In the set-top box market, designers use DSPs need to implement fan-out connections to a Wi-Fi radio and a USB 3.0 endpoint, as shown in Figure 4.
Fig 4: Fan-out in set top box.
In this usage model, the PCIe switch is providing pure fan-out connectivity to multiple endpoints. With USB 3.0 emerging as the successor to USB 2.0 (thanks to the 10x speed bump), the trend is pointing towards more and more consumer devices incorporating this technology, thus driving up the need for PCIe connectivity.
PCIe technology has become truly ubiquitous, and the last remaining markets – DSP-based designs -- are now adopting PCIe on a large scale. These DSPs support PCIe Gen 2 for the higher speeds. However, DSPs are always going to be limited in the number of PCIe lanes and ports they can support, which often won’t be sufficient for designers. In fact, most of DSPs support only one x2 PCIe Gen 2 interface. This is where the PCIe switch comes into play; it will not only provide fan-out but also help balance the speeds and feeds in the system, due to its flexibility to operate at both Gen 1 and Gen 2 speeds on each lane or port independently.
This is tricky, however, because the markets using DSPs are varied. Some market segments need the PCIe switch to provide a large number of lanes and ports for scalability, as shown in the DSP farm usage model (Figure 3) and also satisfy the “Three Ps” essential in the consumer market for designs such as set-top boxes: package, power and price.
Since the boards and systems in these markets are essentially size-limited, it is crucial for the PCIe switch come in the smallest-possible package. Power is of extreme importance in these markets – simply because these are consumer products with small board sizes and no heat-sinks and/or air-flow. It is essential that a design requires no extra components, which would drive the total system cost up, making low power all the more important.

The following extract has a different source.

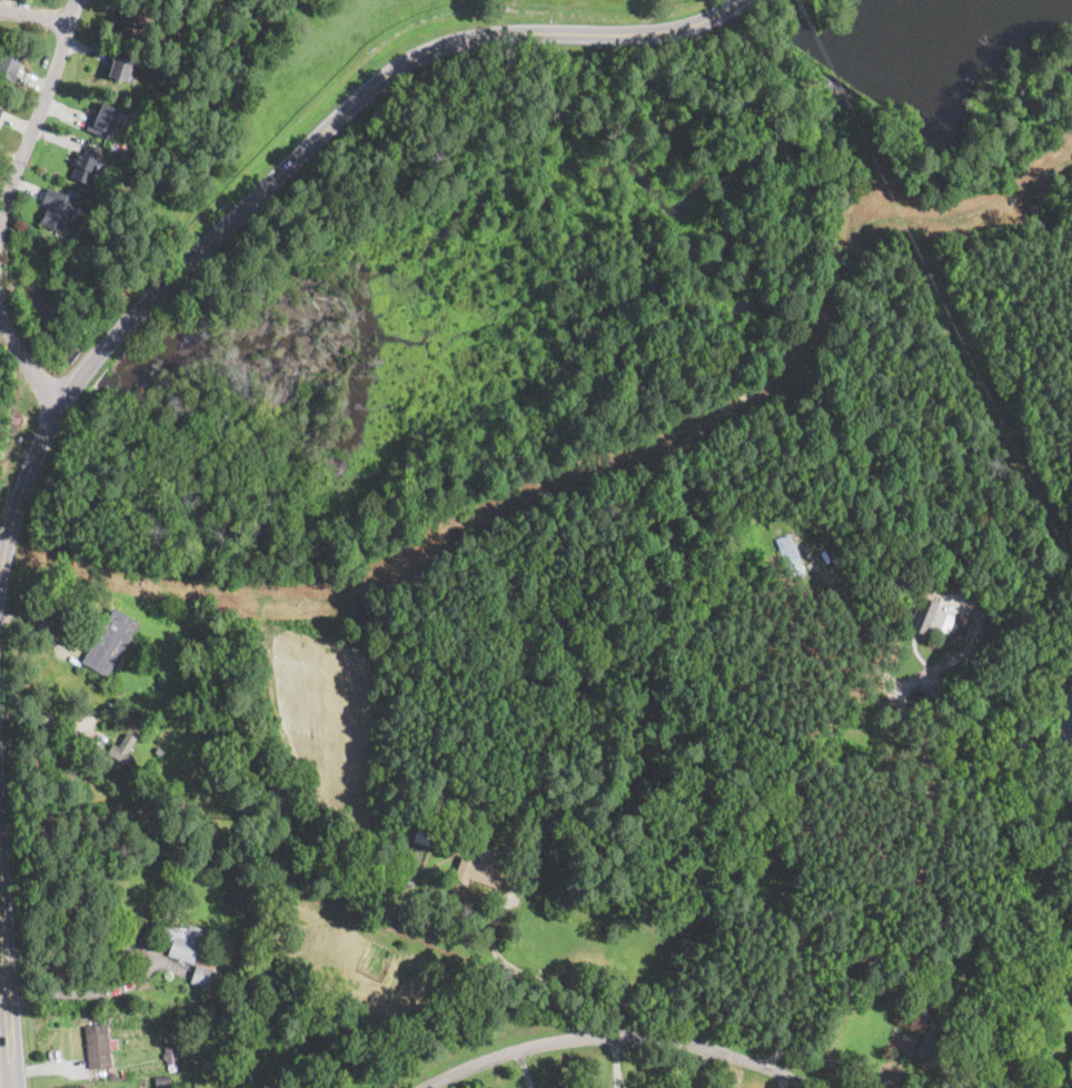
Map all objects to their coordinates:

Vendors such as PLX Technology satisfy these requirements with flexible, high-performance yet power-efficient PCIe switches, which are being designed into the full range usage models cited above. These vendors will continue to play a key role in the development of the PCIe ecosystem with the widely deployed PCIe Gen 2 standard, as well as the forthcoming PCIe Gen 3 and its 8Gbps transfer rates.